**Exercise objective:**
Transcribe the listing below only from the line with "March 11, 2018" up to and including the line with "Naturschutz, Landnutzung und".

**Source information:**
******
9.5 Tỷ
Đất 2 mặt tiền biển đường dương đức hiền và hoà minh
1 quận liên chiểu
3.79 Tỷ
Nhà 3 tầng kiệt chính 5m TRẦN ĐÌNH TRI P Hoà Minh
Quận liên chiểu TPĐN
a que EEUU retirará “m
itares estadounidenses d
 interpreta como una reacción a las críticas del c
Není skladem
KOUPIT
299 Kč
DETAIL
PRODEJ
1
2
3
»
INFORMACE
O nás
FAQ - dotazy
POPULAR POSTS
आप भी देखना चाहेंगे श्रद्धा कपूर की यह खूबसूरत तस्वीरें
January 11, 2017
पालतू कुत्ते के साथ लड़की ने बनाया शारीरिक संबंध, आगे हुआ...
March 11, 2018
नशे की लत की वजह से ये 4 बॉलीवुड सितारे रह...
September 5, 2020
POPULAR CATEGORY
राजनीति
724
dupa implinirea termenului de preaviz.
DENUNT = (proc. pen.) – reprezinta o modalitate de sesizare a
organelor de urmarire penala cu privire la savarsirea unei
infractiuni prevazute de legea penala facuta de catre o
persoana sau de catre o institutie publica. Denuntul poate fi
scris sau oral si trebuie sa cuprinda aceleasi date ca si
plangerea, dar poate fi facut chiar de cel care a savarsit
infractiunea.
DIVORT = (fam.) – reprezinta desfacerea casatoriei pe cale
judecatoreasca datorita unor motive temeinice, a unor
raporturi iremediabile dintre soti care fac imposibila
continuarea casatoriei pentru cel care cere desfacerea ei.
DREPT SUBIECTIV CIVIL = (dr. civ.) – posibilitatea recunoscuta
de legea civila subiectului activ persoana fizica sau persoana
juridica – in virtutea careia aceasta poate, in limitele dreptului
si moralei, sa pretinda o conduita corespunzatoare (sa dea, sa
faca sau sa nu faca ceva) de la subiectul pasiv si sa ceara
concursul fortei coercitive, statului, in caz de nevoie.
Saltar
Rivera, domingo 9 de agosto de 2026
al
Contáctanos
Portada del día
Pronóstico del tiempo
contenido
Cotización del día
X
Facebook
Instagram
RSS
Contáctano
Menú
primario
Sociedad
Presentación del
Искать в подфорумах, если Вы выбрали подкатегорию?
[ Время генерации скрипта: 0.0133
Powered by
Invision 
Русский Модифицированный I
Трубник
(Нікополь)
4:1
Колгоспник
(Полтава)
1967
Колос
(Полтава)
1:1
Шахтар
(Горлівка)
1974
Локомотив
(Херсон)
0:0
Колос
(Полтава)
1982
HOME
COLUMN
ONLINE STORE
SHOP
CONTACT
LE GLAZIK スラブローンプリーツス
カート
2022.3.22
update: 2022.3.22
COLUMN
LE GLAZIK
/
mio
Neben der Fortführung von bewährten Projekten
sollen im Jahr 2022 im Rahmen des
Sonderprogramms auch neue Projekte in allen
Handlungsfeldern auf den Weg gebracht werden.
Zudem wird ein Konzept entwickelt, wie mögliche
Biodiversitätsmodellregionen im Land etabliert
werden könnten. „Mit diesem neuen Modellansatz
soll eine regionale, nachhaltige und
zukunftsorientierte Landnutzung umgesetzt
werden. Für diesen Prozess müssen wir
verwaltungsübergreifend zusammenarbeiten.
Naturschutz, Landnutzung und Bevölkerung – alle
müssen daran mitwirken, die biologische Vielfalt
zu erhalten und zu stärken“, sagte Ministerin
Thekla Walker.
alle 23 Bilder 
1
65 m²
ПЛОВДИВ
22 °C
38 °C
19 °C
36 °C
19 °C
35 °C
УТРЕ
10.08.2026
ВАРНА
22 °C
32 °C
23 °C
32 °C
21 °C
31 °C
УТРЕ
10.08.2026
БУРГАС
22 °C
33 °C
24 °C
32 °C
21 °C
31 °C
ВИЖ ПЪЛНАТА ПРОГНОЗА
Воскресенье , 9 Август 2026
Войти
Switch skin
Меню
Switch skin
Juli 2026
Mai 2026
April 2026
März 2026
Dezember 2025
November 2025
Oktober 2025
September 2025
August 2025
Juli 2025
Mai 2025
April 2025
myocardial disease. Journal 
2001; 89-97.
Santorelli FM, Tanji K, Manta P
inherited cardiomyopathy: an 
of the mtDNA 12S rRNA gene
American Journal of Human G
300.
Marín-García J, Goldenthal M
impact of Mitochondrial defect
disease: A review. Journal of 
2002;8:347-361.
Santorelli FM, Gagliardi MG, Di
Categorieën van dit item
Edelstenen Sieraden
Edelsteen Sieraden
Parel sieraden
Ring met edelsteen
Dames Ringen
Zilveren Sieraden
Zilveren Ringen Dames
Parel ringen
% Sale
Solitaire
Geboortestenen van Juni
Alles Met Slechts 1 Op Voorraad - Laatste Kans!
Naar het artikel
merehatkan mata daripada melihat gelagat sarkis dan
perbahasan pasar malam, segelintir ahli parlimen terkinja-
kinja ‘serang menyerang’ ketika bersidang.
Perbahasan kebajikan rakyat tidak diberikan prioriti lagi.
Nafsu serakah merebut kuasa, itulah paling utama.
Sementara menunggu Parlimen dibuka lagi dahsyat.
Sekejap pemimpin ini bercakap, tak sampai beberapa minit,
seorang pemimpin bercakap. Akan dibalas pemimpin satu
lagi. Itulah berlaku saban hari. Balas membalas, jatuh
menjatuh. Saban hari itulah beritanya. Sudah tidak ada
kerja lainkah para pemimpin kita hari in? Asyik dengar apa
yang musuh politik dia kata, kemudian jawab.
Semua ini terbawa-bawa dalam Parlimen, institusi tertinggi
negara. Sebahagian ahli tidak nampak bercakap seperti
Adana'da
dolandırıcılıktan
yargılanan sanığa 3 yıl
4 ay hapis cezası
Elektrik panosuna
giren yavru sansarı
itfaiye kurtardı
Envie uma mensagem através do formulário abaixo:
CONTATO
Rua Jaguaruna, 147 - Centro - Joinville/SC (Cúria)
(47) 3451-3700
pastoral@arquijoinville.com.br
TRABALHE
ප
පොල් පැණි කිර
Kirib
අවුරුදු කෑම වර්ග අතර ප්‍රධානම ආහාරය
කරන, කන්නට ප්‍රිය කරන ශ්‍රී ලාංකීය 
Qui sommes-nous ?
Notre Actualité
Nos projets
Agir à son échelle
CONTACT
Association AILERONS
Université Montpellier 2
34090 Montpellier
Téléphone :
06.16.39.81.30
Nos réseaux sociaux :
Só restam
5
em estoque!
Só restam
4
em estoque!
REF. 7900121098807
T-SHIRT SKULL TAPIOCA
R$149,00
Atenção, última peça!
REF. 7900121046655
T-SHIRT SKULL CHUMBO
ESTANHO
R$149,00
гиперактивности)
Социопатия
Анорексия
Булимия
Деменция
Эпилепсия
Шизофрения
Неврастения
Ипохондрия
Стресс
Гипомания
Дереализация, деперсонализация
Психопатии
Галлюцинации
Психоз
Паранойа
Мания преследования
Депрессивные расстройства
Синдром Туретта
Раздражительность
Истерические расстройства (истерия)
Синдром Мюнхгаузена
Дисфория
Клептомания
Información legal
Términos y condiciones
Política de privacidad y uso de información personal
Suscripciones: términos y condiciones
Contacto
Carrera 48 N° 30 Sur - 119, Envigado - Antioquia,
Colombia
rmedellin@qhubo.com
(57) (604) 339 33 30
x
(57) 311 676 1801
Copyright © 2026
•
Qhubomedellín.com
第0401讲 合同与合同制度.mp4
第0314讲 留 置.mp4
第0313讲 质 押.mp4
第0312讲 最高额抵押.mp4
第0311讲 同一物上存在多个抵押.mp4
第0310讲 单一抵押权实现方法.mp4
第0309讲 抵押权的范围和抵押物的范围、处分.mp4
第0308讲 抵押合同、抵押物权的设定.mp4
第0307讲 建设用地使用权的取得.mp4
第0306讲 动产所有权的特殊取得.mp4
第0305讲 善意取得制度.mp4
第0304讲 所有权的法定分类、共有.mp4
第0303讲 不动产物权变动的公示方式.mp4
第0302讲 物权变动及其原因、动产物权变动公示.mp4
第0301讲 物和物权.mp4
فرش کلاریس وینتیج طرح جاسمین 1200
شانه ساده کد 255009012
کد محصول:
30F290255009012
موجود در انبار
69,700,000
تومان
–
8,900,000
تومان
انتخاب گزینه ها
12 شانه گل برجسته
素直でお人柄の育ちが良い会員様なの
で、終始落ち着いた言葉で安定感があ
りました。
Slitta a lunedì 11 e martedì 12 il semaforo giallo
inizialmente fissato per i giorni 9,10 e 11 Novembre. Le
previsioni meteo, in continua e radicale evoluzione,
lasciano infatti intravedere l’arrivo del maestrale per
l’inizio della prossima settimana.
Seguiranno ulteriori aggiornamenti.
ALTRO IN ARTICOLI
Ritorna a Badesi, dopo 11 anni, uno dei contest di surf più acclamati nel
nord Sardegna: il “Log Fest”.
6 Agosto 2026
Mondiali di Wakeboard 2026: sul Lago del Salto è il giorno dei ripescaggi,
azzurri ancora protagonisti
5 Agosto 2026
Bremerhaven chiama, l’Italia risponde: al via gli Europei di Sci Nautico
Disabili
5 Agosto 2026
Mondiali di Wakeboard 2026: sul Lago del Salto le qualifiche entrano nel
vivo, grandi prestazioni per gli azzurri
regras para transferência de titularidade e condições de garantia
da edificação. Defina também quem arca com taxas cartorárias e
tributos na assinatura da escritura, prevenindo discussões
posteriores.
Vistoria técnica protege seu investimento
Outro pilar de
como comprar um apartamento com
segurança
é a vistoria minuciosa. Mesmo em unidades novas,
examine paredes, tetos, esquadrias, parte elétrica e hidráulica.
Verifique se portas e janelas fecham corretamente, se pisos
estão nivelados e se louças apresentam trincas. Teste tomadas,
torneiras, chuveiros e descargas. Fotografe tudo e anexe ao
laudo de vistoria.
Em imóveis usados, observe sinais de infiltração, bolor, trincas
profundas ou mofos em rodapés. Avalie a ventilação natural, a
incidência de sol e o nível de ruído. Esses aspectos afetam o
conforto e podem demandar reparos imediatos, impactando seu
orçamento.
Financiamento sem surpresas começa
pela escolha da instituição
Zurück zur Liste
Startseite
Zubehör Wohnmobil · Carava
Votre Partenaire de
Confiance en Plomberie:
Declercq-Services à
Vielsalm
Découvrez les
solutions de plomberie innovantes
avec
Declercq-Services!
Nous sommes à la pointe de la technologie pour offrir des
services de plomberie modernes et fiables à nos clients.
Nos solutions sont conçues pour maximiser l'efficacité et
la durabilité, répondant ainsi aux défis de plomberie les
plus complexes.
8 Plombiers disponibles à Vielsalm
******
**Your solution:**
March 11, 2018
नशे की लत की वजह से ये 4 बॉलीवुड सितारे रह...
September 5, 2020
POPULAR CATEGORY
राजनीति
724
dupa implinirea termenului de preaviz.
DENUNT = (proc. pen.) – reprezinta o modalitate de sesizare a
organelor de urmarire penala cu privire la savarsirea unei
infractiuni prevazute de legea penala facuta de catre o
persoana sau de catre o institutie publica. Denuntul poate fi
scris sau oral si trebuie sa cuprinda aceleasi date ca si
plangerea, dar poate fi facut chiar de cel care a savarsit
infractiunea.
DIVORT = (fam.) – reprezinta desfacerea casatoriei pe cale
judecatoreasca datorita unor motive temeinice, a unor
raporturi iremediabile dintre soti care fac imposibila
continuarea casatoriei pentru cel care cere desfacerea ei.
DREPT SUBIECTIV CIVIL = (dr. civ.) – posibilitatea recunoscuta
de legea civila subiectului activ persoana fizica sau persoana
juridica – in virtutea careia aceasta poate, in limitele dreptului
si moralei, sa pretinda o conduita corespunzatoare (sa dea, sa
faca sau sa nu faca ceva) de la subiectul pasiv si sa ceara
concursul fortei coercitive, statului, in caz de nevoie.
Saltar
Rivera, domingo 9 de agosto de 2026
al
Contáctanos
Portada del día
Pronóstico del tiempo
contenido
Cotización del día
X
Facebook
Instagram
RSS
Contáctano
Menú
primario
Sociedad
Presentación del
Искать в подфорумах, если Вы выбрали подкатегорию?
[ Время генерации скрипта: 0.0133
Powered by
Invision 
Русский Модифицированный I
Трубник
(Нікополь)
4:1
Колгоспник
(Полтава)
1967
Колос
(Полтава)
1:1
Шахтар
(Горлівка)
1974
Локомотив
(Херсон)
0:0
Колос
(Полтава)
1982
HOME
COLUMN
ONLINE STORE
SHOP
CONTACT
LE GLAZIK スラブローンプリーツス
カート
2022.3.22
update: 2022.3.22
COLUMN
LE GLAZIK
/
mio
Neben der Fortführung von bewährten Projekten
sollen im Jahr 2022 im Rahmen des
Sonderprogramms auch neue Projekte in allen
Handlungsfeldern auf den Weg gebracht werden.
Zudem wird ein Konzept entwickelt, wie mögliche
Biodiversitätsmodellregionen im Land etabliert
werden könnten. „Mit diesem neuen Modellansatz
soll eine regionale, nachhaltige und
zukunftsorientierte Landnutzung umgesetzt
werden. Für diesen Prozess müssen wir
verwaltungsübergreifend zusammenarbeiten.
Naturschutz, Landnutzung und Bevölkerung – alle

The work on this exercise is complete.